= Task instructions =
The required lines are those that contain "bottle"; pull them out of the data and copy them.
----------------
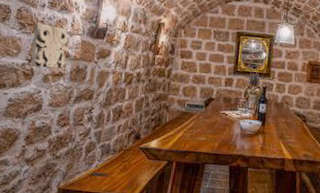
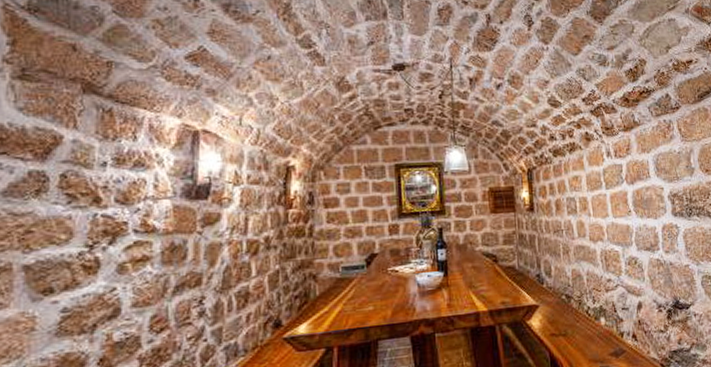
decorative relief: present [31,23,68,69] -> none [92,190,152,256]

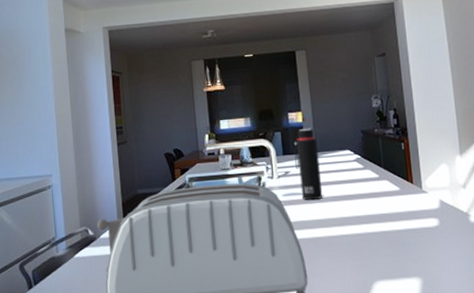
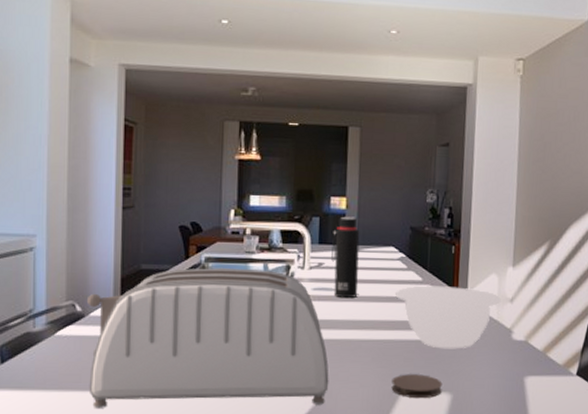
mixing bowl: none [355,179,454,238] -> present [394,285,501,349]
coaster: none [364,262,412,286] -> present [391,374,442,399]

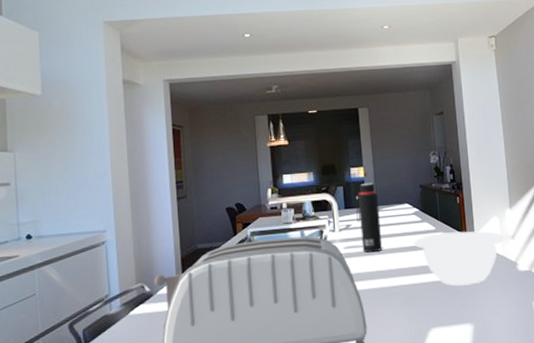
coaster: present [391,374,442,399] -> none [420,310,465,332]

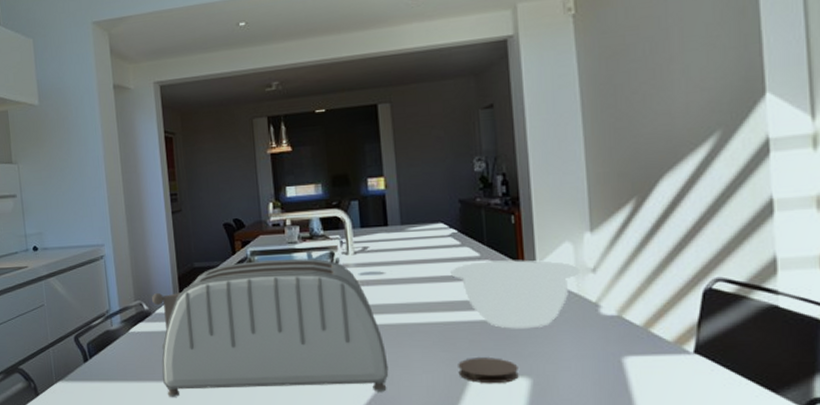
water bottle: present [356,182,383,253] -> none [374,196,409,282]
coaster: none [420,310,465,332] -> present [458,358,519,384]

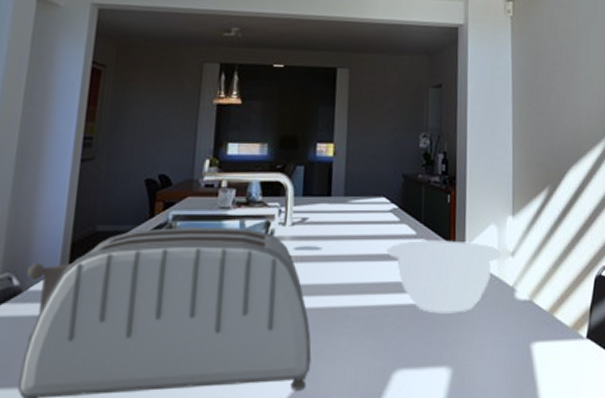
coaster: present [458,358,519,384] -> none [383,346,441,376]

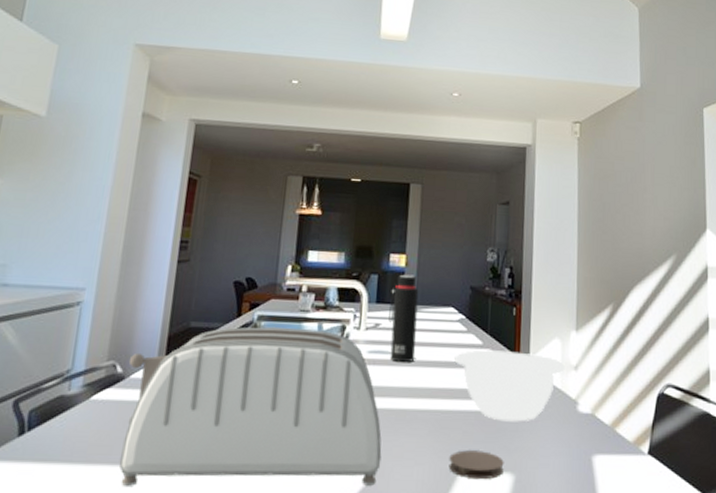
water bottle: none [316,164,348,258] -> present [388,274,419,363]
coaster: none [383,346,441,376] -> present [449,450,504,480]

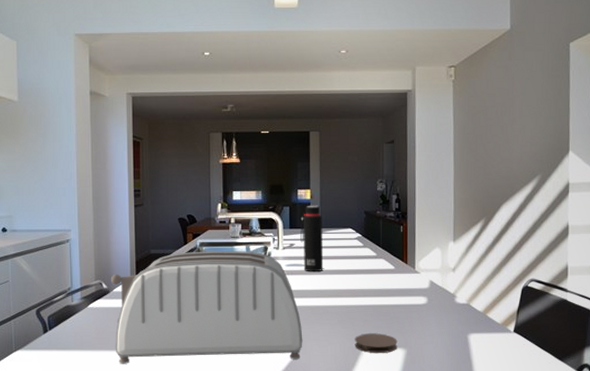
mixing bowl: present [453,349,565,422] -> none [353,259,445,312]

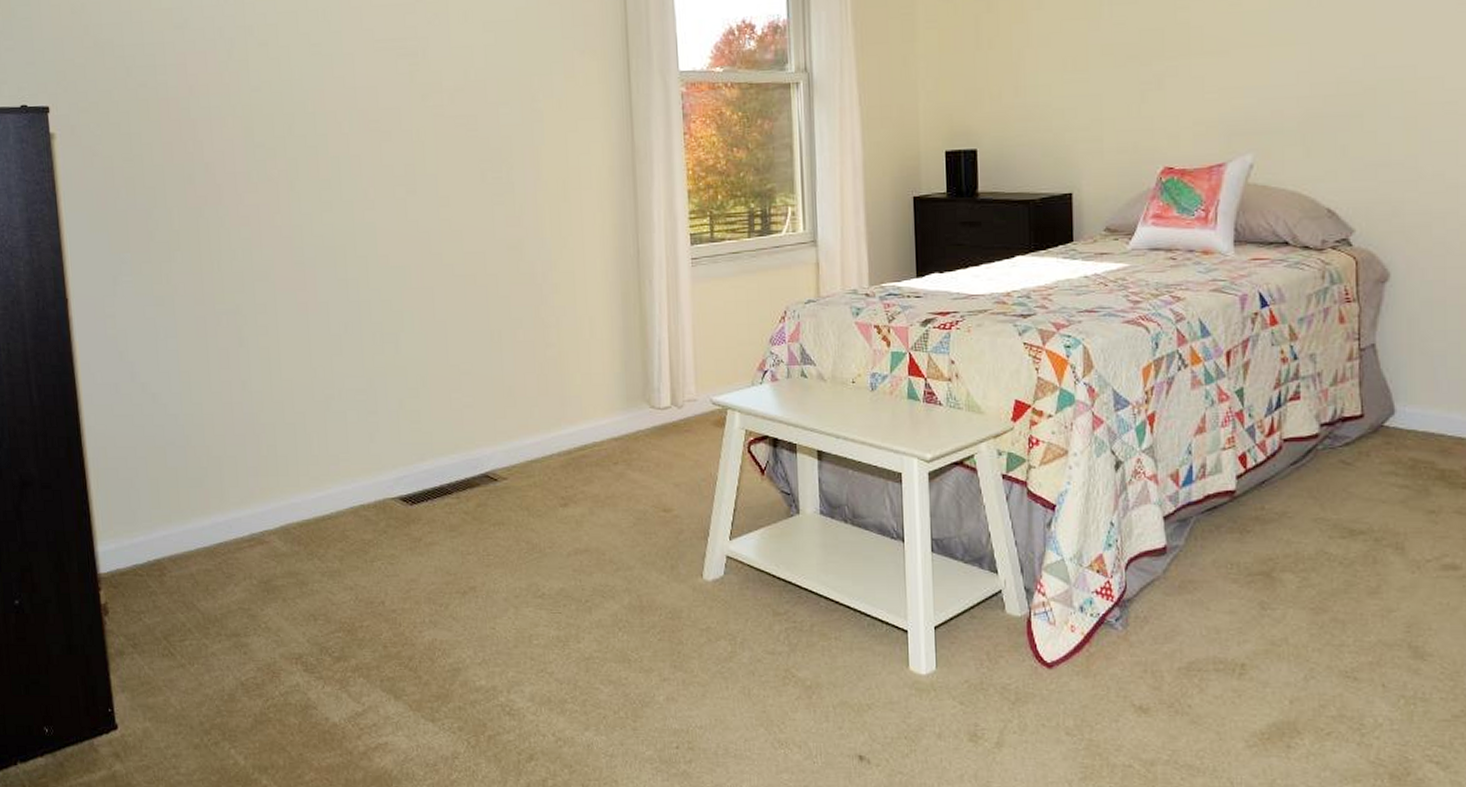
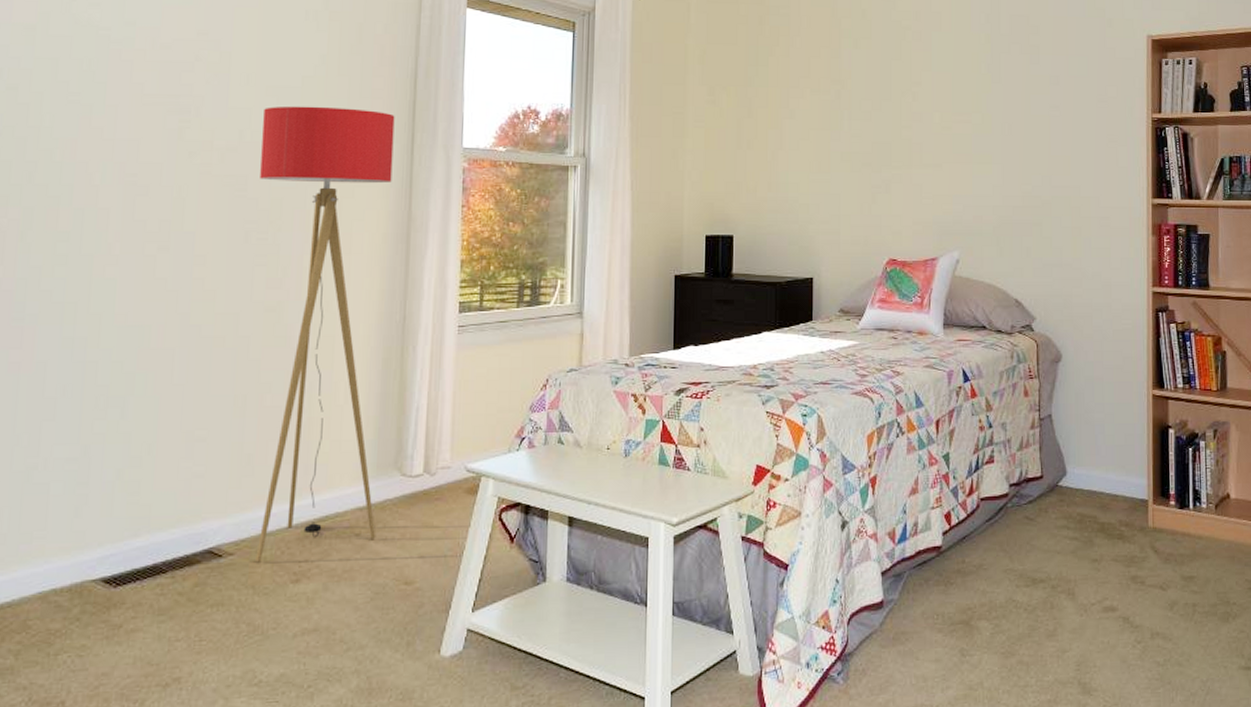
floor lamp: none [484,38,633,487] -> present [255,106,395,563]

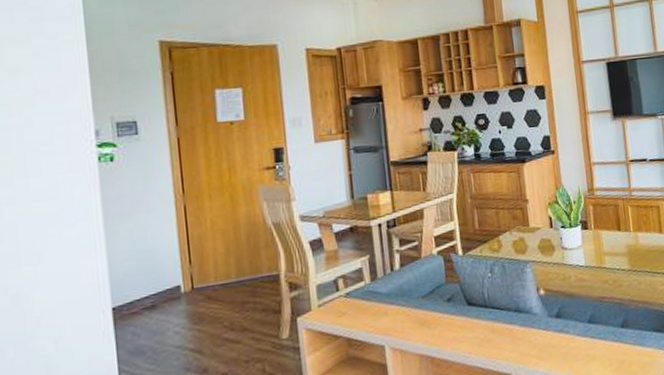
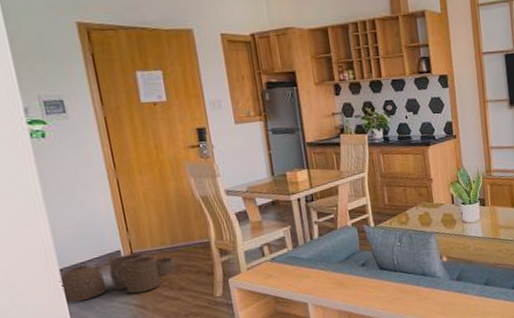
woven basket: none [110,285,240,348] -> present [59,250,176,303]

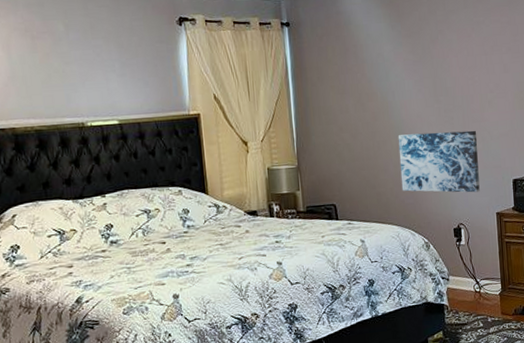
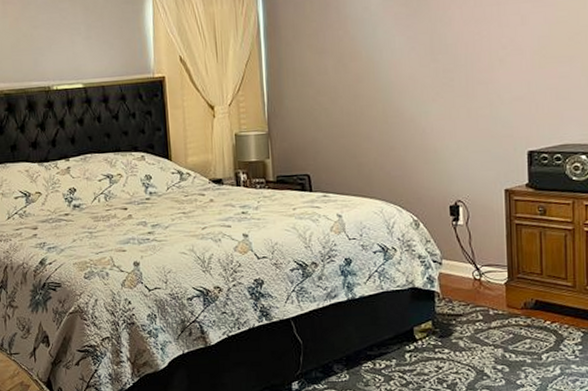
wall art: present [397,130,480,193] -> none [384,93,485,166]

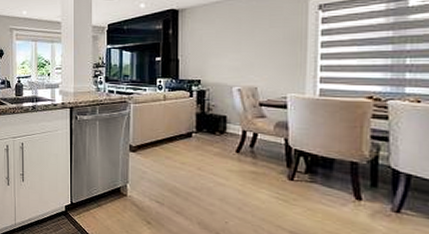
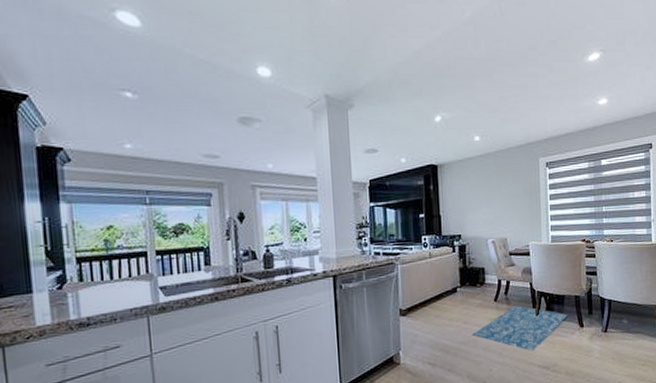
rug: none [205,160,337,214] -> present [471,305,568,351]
----------------
= Answer area =
water bottle: present [356,182,383,253] -> none [374,196,409,282]
water bottle: none [316,164,348,258] -> present [388,274,419,363]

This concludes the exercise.